Paley created Atlantic Avenue art community from eight three-story buildings Art Assets bought on Atlantic Avenue in Flatbush at an intersection where there are 13 subways with 45 million people passing through daily.

“They’re sweet little buildings with a beautiful jungle in the back and the original storefront from the turn of the 20th century,” she says. “We painted the buildings red, green, yellow, and blue, then took those colors and used them for mix-and-match with mouldings and trim, so the buildings have a distinctive look. We renovated them and brought them back to market, getting new tenants while keeping our existing ones. Our whole theory was that if we used art in the empty storefronts and in the spaces, we would create a brand for ourselves that would communicate to the creative community that we wanted them as tenants. And we found that we were able to get higher-than-market rent and a very high-quality, creative tenant.” 

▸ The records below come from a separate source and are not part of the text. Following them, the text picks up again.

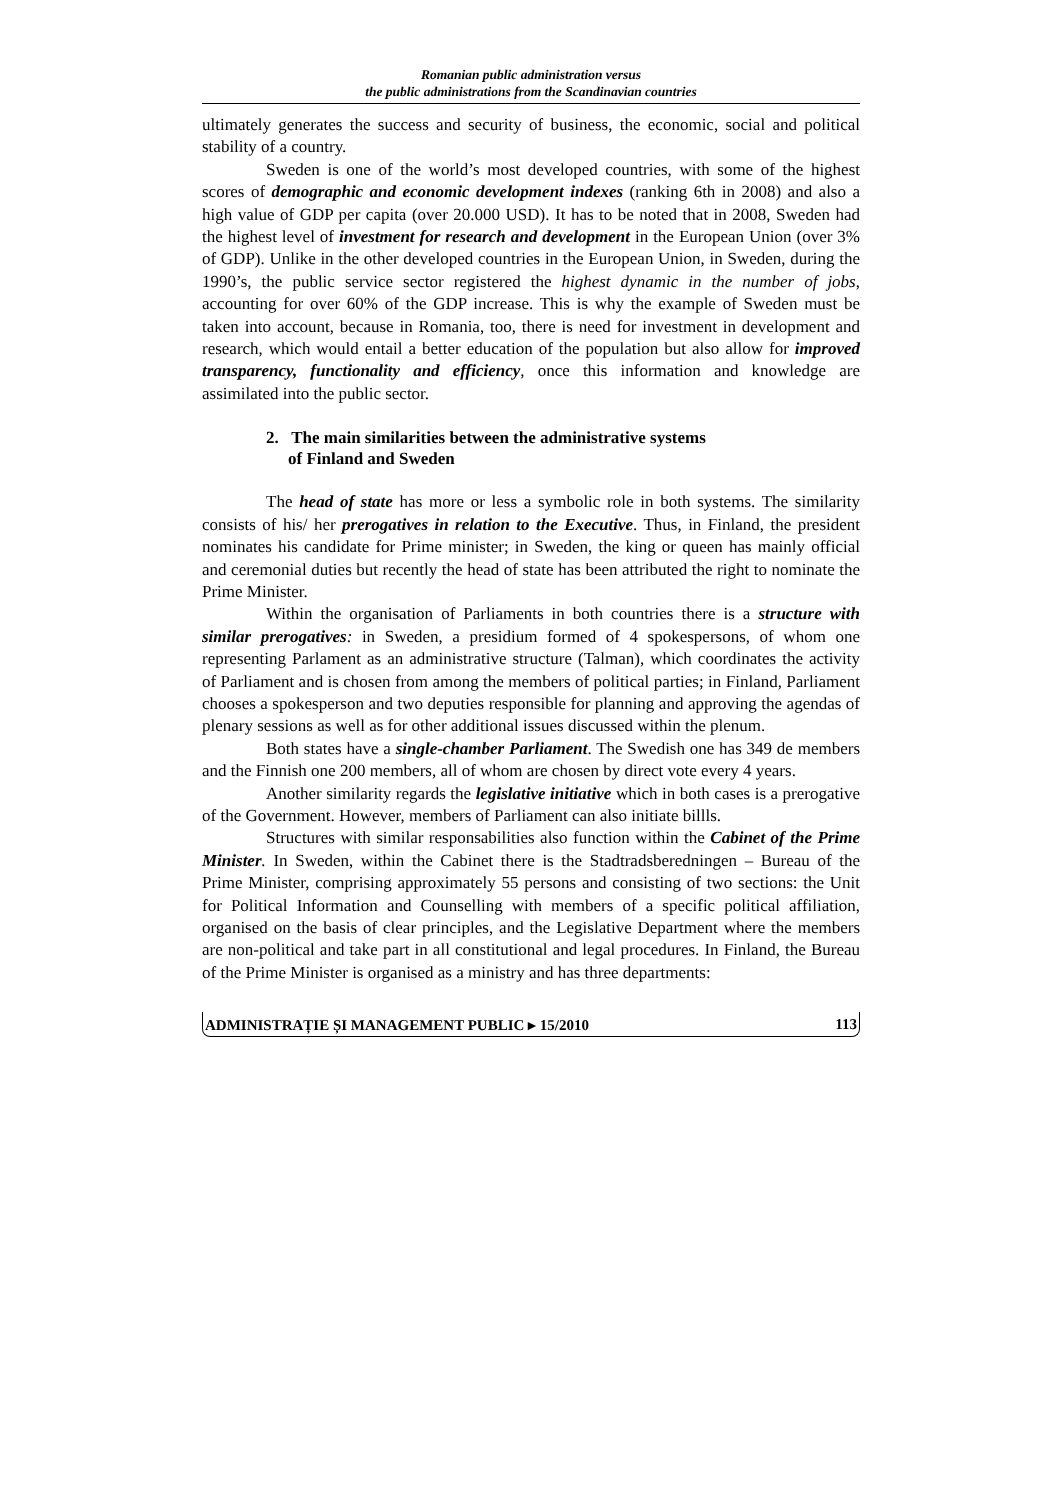Romanian public administration versus
the public administrations from the Scandinavian countries
ultimately generates the success and security of business, the economic, social and political stability of a country.
Sweden is one of the world’s most developed countries, with some of the highest scores of demographic and economic development indexes (ranking 6th in 2008) and also a high value of GDP per capita (over 20.000 USD). It has to be noted that in 2008, Sweden had the highest level of investment for research and development in the European Union (over 3% of GDP). Unlike in the other developed countries in the European Union, in Sweden, during the 1990’s, the public service sector registered the highest dynamic in the number of jobs, accounting for over 60% of the GDP increase. This is why the example of Sweden must be taken into account, because in Romania, too, there is need for investment in development and research, which would entail a better education of the population but also allow for improved transparency, functionality and efficiency, once this information and knowledge are assimilated into the public sector.
2. The main similarities between the administrative systems
of Finland and Sweden
The head of state has more or less a symbolic role in both systems. The similarity consists of his/ her prerogatives in relation to the Executive. Thus, in Finland, the president nominates his candidate for Prime minister; in Sweden, the king or queen has mainly official and ceremonial duties but recently the head of state has been attributed the right to nominate the Prime Minister.
Within the organisation of Parliaments in both countries there is a structure with similar prerogatives: in Sweden, a presidium formed of 4 spokespersons, of whom one representing Parlament as an administrative structure (Talman), which coordinates the activity of Parliament and is chosen from among the members of political parties; in Finland, Parliament chooses a spokesperson and two deputies responsible for planning and approving the agendas of plenary sessions as well as for other additional issues discussed within the plenum.
Both states have a single-chamber Parliament. The Swedish one has 349 de members and the Finnish one 200 members, all of whom are chosen by direct vote every 4 years.
Another similarity regards the legislative initiative which in both cases is a prerogative of the Government. However, members of Parliament can also initiate billls.
Structures with similar responsabilities also function within the Cabinet of the Prime Minister. In Sweden, within the Cabinet there is the Stadtradsberedningen – Bureau of the Prime Minister, comprising approximately 55 persons and consisting of two sections: the Unit for Political Information and Counselling with members of a specific political affiliation, organised on the basis of clear principles, and the Legislative Department where the members are non-political and take part in all constitutional and legal procedures. In Finland, the Bureau of the Prime Minister is organised as a ministry and has three departments:
ADMINISTRAȚIE ȘI MANAGEMENT PUBLIC ▸ 15/2010 113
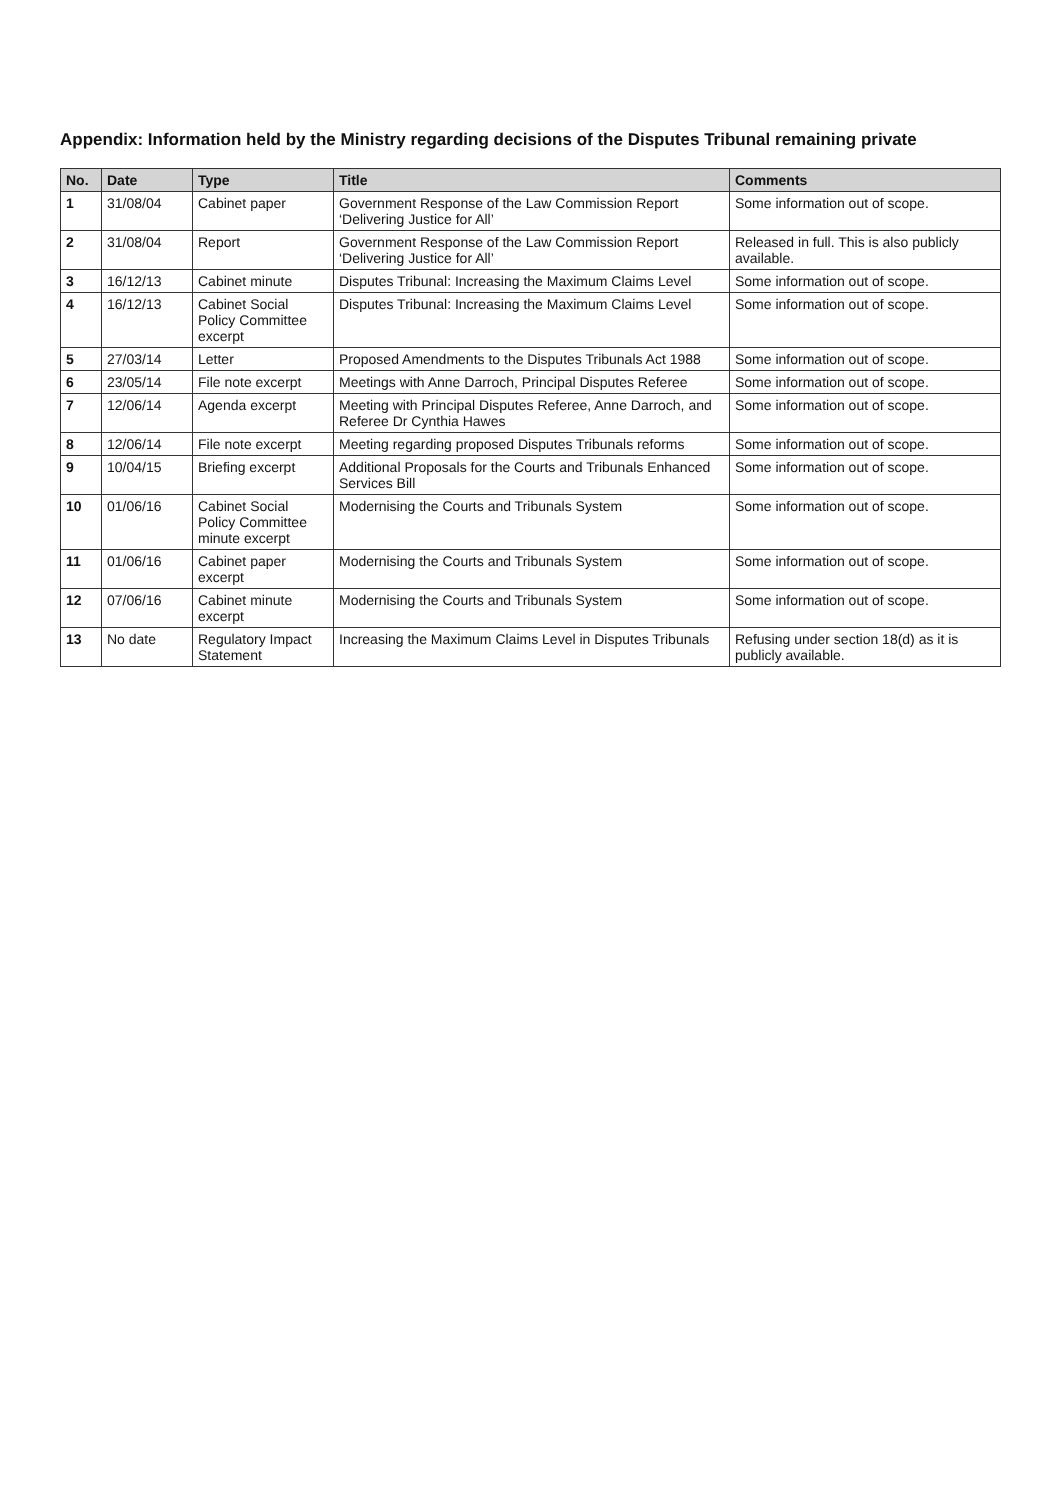Appendix: Information held by the Ministry regarding decisions of the Disputes Tribunal remaining private
| No. | Date | Type | Title | Comments |
| --- | --- | --- | --- | --- |
| 1 | 31/08/04 | Cabinet paper | Government Response of the Law Commission Report ‘Delivering Justice for All’ | Some information out of scope. |
| 2 | 31/08/04 | Report | Government Response of the Law Commission Report ‘Delivering Justice for All’ | Released in full. This is also publicly available. |
| 3 | 16/12/13 | Cabinet minute | Disputes Tribunal: Increasing the Maximum Claims Level | Some information out of scope. |
| 4 | 16/12/13 | Cabinet Social Policy Committee excerpt | Disputes Tribunal: Increasing the Maximum Claims Level | Some information out of scope. |
| 5 | 27/03/14 | Letter | Proposed Amendments to the Disputes Tribunals Act 1988 | Some information out of scope. |
| 6 | 23/05/14 | File note excerpt | Meetings with Anne Darroch, Principal Disputes Referee | Some information out of scope. |
| 7 | 12/06/14 | Agenda excerpt | Meeting with Principal Disputes Referee, Anne Darroch, and Referee Dr Cynthia Hawes | Some information out of scope. |
| 8 | 12/06/14 | File note excerpt | Meeting regarding proposed Disputes Tribunals reforms | Some information out of scope. |
| 9 | 10/04/15 | Briefing excerpt | Additional Proposals for the Courts and Tribunals Enhanced Services Bill | Some information out of scope. |
| 10 | 01/06/16 | Cabinet Social Policy Committee minute excerpt | Modernising the Courts and Tribunals System | Some information out of scope. |
| 11 | 01/06/16 | Cabinet paper excerpt | Modernising the Courts and Tribunals System | Some information out of scope. |
| 12 | 07/06/16 | Cabinet minute excerpt | Modernising the Courts and Tribunals System | Some information out of scope. |
| 13 | No date | Regulatory Impact Statement | Increasing the Maximum Claims Level in Disputes Tribunals | Refusing under section 18(d) as it is publicly available. |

Over the past three years, Art Assets has placed 16 art installations in Atlantic Gardens and held art-related events there, including a party for the Brooklyn Philharmonic.

The merging of her real estate and art businesses seemed like a natural coalescence to Paley, one in which creative ideas can flip back and forth, and everything one business considers might benefit the other. It’s turned out to be a wise strategy to battle the economic crunch.

“I see things picking up, absolutely,” she says. “For Art Assets, I think we’re going to be wickedly busy in 2010. We’re being contacted by so many clients and we’re already busy with several projects. My work with ULI gives me a terrific vista to go after everybody who has new money, who’s buying, who’s not, and many of those new people on the marketplace are potential clients.”

According to Paley, one of her biggest obstacles is staffing. She’s determined to maintain high-quality employees by shuffling responsibilities or replacing individuals to keep perspectives fresh. Another is collecting owed funds from clients, a skill obtained by learning tricks of the trade from financial institutions that Art Assets has taken on as clients in the past.

“We go on their financial system for awhile, then we notch up our own system,” says Paley. “We want to be at the leading edge of whatever’s going on, to be the best at it. I have to constantly be aware and curious about what other people are doing and how we can make it apply to us. As a little company, I always want to have the best people, the best process, and it’s our big clients who help us get those systems in place and make us more efficient.”

What bright spots are in the future for Paley? She mentions upcoming projects that she can’t yet describe beyond “very prestigious,” and talks of the expansion of Atlantic Assets. “We’re going to buy more deeply discounted property and do the same things we’ve done with the others,” she says. “We also bought a 43-unit property in Crown Heights, renovating 19 in the first year and now we’ve renovated the rest and increased cash flow significantly. We changed it from being an old, dopey building to one that’s smart and attractive to the creative community while keeping our existing tenants happy.”

Paley is also developing an international focus for her work as an active member of several boards of directors at Harvard University, as well as helping start Harvard’s Real Estate Academic Initiative, which offers grants to support real estate and urban development research by Harvard faculty and students. And through ULI, she is bringing in scholarship funds to run the organizations.

“I think the brand that we’ve brought to the table is very desirable today, and it will bring in more business,” Paley says. “The future looks very diverse and very opportunistic. Hand me a bowl of lemons and I’ve got the best lemonade stand in the country. I like setting very grandiose goals and exceeding them.”